Спиридович давно изучил внезапные изменения сановных лиц, надменных во дни благоденствия и униженно заискивающих при служебных катастрофах. Сухомлинов откровенно заискивал. Спиридович, правая рука Воейкова, представлял редкую возможность довести министерские скорби до дворцового коменданта, а через него — до царских особ.

Проделав оформление нового генерала по армейской части в десять минут, он заставил его полтора часа выслушивать излияния своей наболевшей души.

— Я, Александр Иванович, осажденная крепость. Вот уж восемь месяцев выдерживаю штурм. Не только Дума, Ставка и преданная им печать рисуют меня злым духом, чуть не изменником, но в народ, а всего обиднее, в армию пущены такие же слухи. Достигли, кажется, того, что в России нет более зловещего имени, чем Сухомлинов. А за что? Снарядов нет? Верно. Но военные заводы не подчинены мне. Сколько раз поднимал я вопрос об их мобилизации! Какие-то силы всегда противодействовали. Или Главное артиллерийское управление…

Могу ли я приказать или требовать чего-нибудь от стоящего во главе его великого князя, интимною друга государя? Он никому не подчинен, и мы не знаем, что творится в стенах его ведомства. Но что бы ни творилось, в ответе за все я. Снарядов не выделывают — моя вина, пушек нет — я не приготовил. А с него — никакого спроса.

Сухомлинов так долго говорил о своем горе, что Спиридович и десятой доли его речей не надеялся довести до сведения дворцового коменданта. Покидая его кабинет, чувствовал, что захлопывает дверь за человеком конченым.


Министр предвидел отставку, но представлял ее на манер прощания старого служаки с добрым начальником. Он поцелует царскую руку, а государь поблагодарит его за службу, обнимет, и оба прослезятся. Но у императора Николая был свой стиль увольнения. Приняв с докладом военного министра, он никакого намека на отставку не сделал. Простился самым сердечным образом.

«Неужели?..» — мелькнуло у Сухомлинова.

Но через два дня письмо из Ставки:

«Владимир Александрович. После долгого размышления я пришел к заключению, что интересы России и армии требуют вашего ухода…»

Как ни подготовлял себя министр к этому часу, силы покинули его. Ни ласковый тон послания, ни сочувственные письма друзей не смягчили горечи. Освобождение роскошной казенной квартиры и поселение в Коломне на Большой Морской были, как сошествие в царство теней, особенно, когда вспомнил гоголевское описание Коломны. Сюда не заходит будущее, здесь все тишина и отставка. Сюда переезжают на житье отставные чиновники, вдовы, выслужившиеся кухарки.

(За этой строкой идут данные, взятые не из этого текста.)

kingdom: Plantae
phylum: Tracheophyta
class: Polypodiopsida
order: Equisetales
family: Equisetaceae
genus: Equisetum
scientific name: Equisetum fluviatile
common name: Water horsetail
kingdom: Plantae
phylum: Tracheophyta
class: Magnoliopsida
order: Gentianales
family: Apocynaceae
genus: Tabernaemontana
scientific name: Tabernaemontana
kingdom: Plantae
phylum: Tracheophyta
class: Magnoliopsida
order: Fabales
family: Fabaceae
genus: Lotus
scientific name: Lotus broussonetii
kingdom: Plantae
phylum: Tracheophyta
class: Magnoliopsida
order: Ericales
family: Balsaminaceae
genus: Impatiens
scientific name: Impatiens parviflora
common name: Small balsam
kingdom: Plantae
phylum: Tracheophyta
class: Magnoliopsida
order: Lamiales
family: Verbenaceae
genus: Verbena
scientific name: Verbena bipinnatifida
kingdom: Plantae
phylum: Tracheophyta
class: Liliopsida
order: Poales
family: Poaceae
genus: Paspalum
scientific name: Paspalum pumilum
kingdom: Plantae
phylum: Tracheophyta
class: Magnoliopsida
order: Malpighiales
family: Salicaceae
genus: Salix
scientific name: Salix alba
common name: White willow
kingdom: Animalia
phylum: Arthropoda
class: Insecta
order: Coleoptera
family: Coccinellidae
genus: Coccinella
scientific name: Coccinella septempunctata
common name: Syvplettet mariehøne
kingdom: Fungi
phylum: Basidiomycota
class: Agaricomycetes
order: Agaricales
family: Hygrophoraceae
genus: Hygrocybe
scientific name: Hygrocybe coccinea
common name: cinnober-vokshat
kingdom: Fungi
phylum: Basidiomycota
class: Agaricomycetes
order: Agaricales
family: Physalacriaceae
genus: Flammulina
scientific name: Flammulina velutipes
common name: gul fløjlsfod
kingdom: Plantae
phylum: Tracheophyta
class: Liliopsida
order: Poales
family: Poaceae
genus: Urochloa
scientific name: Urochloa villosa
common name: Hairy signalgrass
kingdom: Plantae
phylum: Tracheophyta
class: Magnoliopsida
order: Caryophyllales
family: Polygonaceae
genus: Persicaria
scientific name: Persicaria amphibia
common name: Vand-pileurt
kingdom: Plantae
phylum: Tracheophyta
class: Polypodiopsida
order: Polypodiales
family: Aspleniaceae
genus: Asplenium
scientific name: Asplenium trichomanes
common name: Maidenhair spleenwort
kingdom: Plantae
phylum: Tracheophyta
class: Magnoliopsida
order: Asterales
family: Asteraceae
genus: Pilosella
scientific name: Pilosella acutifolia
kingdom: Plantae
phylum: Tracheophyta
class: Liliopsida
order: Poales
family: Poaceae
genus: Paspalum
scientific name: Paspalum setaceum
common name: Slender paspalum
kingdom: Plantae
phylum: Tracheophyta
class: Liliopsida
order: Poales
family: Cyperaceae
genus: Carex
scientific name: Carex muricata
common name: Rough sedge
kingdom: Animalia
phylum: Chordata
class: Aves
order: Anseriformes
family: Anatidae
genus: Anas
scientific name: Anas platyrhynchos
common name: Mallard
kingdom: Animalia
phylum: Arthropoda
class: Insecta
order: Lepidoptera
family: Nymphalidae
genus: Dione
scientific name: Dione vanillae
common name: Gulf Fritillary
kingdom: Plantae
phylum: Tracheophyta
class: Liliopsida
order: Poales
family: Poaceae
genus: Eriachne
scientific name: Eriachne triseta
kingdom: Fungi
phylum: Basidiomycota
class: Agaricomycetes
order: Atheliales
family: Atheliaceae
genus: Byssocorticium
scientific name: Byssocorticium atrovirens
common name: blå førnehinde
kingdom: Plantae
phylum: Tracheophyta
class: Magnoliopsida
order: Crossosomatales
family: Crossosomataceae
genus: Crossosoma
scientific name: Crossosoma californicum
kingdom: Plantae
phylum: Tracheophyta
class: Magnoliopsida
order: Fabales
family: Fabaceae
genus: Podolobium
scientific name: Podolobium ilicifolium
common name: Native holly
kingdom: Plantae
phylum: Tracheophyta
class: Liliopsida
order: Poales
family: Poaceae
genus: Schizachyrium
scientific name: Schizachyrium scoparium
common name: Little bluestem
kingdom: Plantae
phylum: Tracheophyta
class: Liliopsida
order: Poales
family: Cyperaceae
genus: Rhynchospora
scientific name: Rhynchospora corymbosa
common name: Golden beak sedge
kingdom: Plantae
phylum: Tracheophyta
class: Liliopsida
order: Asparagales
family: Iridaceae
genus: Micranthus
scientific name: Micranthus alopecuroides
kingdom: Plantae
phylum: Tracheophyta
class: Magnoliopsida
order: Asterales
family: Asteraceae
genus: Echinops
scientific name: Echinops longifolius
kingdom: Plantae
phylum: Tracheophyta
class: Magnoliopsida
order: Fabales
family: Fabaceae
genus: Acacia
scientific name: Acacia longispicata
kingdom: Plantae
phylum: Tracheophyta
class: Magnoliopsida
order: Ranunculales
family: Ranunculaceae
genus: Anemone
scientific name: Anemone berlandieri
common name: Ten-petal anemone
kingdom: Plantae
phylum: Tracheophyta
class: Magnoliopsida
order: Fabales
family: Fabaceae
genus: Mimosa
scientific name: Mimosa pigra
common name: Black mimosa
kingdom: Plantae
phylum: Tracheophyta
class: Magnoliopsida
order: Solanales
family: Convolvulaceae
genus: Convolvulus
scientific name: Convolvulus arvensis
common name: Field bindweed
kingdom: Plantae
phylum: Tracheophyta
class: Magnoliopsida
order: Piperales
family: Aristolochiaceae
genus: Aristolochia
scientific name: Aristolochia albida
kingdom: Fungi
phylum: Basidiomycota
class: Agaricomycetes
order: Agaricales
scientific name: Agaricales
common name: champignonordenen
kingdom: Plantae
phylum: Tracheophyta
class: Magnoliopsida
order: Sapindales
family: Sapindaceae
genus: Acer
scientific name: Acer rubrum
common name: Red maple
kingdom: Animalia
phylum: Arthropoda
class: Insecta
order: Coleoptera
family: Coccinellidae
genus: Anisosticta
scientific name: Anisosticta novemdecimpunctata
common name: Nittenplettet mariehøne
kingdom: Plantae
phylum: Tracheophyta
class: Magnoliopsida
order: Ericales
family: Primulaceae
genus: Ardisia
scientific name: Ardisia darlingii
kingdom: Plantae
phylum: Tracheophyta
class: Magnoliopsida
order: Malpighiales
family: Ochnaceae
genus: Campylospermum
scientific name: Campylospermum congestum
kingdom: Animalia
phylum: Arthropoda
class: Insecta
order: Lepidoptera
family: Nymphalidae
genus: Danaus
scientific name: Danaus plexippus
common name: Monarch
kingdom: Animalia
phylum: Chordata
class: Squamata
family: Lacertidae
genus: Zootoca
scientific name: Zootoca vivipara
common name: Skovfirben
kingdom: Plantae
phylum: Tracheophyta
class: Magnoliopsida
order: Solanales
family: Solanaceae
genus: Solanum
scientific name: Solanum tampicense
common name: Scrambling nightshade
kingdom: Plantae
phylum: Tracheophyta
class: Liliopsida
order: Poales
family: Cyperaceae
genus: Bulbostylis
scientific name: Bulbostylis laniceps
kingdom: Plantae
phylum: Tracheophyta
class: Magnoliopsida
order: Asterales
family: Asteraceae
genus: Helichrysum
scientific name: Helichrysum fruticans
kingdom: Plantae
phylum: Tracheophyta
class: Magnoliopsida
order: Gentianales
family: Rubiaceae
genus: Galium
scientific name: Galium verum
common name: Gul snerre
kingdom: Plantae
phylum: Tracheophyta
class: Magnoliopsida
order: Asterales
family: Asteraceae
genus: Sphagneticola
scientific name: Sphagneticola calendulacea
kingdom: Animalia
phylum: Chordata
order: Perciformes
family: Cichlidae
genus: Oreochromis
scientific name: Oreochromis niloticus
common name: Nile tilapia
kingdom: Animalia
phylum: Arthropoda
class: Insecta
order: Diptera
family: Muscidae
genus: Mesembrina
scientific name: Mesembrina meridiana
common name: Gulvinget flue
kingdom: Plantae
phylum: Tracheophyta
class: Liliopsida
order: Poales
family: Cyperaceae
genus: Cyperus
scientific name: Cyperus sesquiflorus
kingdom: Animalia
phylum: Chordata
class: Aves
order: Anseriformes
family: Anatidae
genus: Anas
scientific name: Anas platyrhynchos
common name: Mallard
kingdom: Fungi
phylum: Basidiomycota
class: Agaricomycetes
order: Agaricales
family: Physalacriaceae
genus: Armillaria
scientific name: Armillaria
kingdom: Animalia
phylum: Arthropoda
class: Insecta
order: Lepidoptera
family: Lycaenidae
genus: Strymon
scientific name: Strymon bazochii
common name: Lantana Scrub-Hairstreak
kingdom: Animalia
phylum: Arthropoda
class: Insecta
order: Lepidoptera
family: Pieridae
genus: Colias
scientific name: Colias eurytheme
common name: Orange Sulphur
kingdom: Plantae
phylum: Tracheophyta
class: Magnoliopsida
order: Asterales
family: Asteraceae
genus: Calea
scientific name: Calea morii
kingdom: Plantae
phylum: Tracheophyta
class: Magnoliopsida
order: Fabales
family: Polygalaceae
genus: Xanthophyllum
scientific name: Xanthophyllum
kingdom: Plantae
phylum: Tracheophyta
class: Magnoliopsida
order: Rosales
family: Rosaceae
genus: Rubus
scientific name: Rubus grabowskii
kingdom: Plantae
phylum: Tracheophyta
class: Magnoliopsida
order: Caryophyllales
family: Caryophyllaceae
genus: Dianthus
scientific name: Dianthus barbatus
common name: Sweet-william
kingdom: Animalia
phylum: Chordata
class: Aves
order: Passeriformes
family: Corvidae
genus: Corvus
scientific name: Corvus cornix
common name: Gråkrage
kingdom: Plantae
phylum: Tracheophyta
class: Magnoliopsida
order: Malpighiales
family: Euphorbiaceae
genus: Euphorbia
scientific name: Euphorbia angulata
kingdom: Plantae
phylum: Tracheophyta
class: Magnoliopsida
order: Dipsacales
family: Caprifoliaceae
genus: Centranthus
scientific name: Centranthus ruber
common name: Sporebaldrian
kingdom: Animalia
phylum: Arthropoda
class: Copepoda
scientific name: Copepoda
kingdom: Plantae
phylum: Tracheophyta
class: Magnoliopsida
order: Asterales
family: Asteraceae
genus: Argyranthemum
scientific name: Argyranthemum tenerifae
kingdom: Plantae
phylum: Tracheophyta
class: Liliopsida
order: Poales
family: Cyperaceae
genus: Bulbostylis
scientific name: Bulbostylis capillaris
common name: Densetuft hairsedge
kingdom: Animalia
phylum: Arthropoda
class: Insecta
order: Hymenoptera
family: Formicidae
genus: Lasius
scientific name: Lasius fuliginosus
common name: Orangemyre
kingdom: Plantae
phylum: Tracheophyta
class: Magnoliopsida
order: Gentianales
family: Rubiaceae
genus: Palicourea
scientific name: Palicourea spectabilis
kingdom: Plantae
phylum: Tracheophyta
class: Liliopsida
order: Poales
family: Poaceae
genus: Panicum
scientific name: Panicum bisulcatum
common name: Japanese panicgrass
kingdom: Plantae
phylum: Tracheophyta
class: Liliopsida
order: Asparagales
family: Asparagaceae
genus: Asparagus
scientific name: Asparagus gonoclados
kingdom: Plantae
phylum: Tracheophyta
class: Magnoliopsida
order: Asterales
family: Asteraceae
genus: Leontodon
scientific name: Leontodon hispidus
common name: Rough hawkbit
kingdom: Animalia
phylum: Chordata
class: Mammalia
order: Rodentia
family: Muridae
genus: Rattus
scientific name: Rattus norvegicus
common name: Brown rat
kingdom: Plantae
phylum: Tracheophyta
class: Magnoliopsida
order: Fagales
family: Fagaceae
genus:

Но по возвращении царя из Ставки опальный министр вызван был в Царское Село. И там он поцеловал царскую руку, а государь обнял его и сказал:

— С вами, Владимир Александрович, я не прощаюсь, а говорю до свидания.


В Ставку уже мчался Поливанов в специальном поезде, состоявшем из вагона 1-го класса и служебного вагона.

Император ждал в своем зеленом кабинете, подал руку и сказал:

— Военный министр уходит, и я решил, посоветовавшись с великим князем, назначить вас на его место.

Генерал поклонился, поблагодарил за доверие, особенно потому, что в 1912 году он, как ему казалось, лишен был этого доверия.

— Мне тогда не нравилась ваша близость с Гучковым.

Поливанов объяснил, что не мог не иметь деловых сношений с Гучковым как с председателем Государственной Думы и Комиссии Государственной обороны, но это не означает его подчинения взглядам Гучкова. Дума по докладам Поливанова отпускала всегда кредиты на надобности военного министерства. Тем не менее как тогда, так и теперь он, генерал, не смотрит на себя, как на человека исключительного опыта, и полагает, что среди старших генералов армии найдутся более достойные, чтобы занять столь важный пост.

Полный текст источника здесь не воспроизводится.